Zoff gab es auch in Niedersachsen. Hier warben Haftanstalten in Annoncen gezielt bei Privatkunden mit ihren geringen Arbeitskosten und setzten Gefangene zu Maler- und Renovierungsarbeiten ein – in einem Gerichtsgebäude außerhalb der Gefängnismauern. Nachdem die örtlichen Handwerksverbände protestierten, schloss das niedersächsische Justizministerium mit ihnen im vergangenen Sommer einen Kooperationsvertrag ab. Nun können die Handwerker die Haftbetriebe als Subunternehmen nutzen, die Justizvollzugsanstalten verzichten auf eine allzu aggressive Werbung für handwerkliche Dienstleistungen auf dem freien Markt. „Seitdem hat sich die Lage entspannt“, sagt Karl-Heinrich Lorberg, Hauptgeschäftsführer der Unternehmensverbände Handwerk Niedersachsen.

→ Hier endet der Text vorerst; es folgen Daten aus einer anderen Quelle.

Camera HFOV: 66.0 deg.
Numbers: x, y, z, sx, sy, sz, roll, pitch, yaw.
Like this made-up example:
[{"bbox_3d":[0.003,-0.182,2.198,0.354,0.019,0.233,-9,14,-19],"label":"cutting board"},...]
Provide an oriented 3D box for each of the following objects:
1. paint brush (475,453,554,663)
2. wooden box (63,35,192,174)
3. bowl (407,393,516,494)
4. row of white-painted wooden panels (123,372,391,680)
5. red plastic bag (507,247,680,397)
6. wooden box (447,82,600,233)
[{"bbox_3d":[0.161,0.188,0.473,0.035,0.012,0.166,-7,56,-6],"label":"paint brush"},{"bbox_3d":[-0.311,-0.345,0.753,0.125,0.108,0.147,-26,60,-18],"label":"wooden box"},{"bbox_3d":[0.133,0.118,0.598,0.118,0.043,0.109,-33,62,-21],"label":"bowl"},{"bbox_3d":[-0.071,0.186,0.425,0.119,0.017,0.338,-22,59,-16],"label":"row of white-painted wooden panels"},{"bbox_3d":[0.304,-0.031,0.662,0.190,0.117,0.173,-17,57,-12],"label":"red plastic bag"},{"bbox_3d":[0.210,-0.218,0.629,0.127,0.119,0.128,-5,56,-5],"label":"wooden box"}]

Auch die JVA Werl will Privatbetrieben nicht in die Parade fahren. „Für uns ist die Resozialisierung der Gefangenen wichtiger als das wirtschaftliche Ergebnis“, beteuert Arbeitsverwaltungschef Biermann. Was nicht heißt, dass seine Anstalt nicht weiter expandieren will: Für rund 1,2 Millionen Euro soll in Werl 2008 eine nagelneue Groß-Backstube entstehen.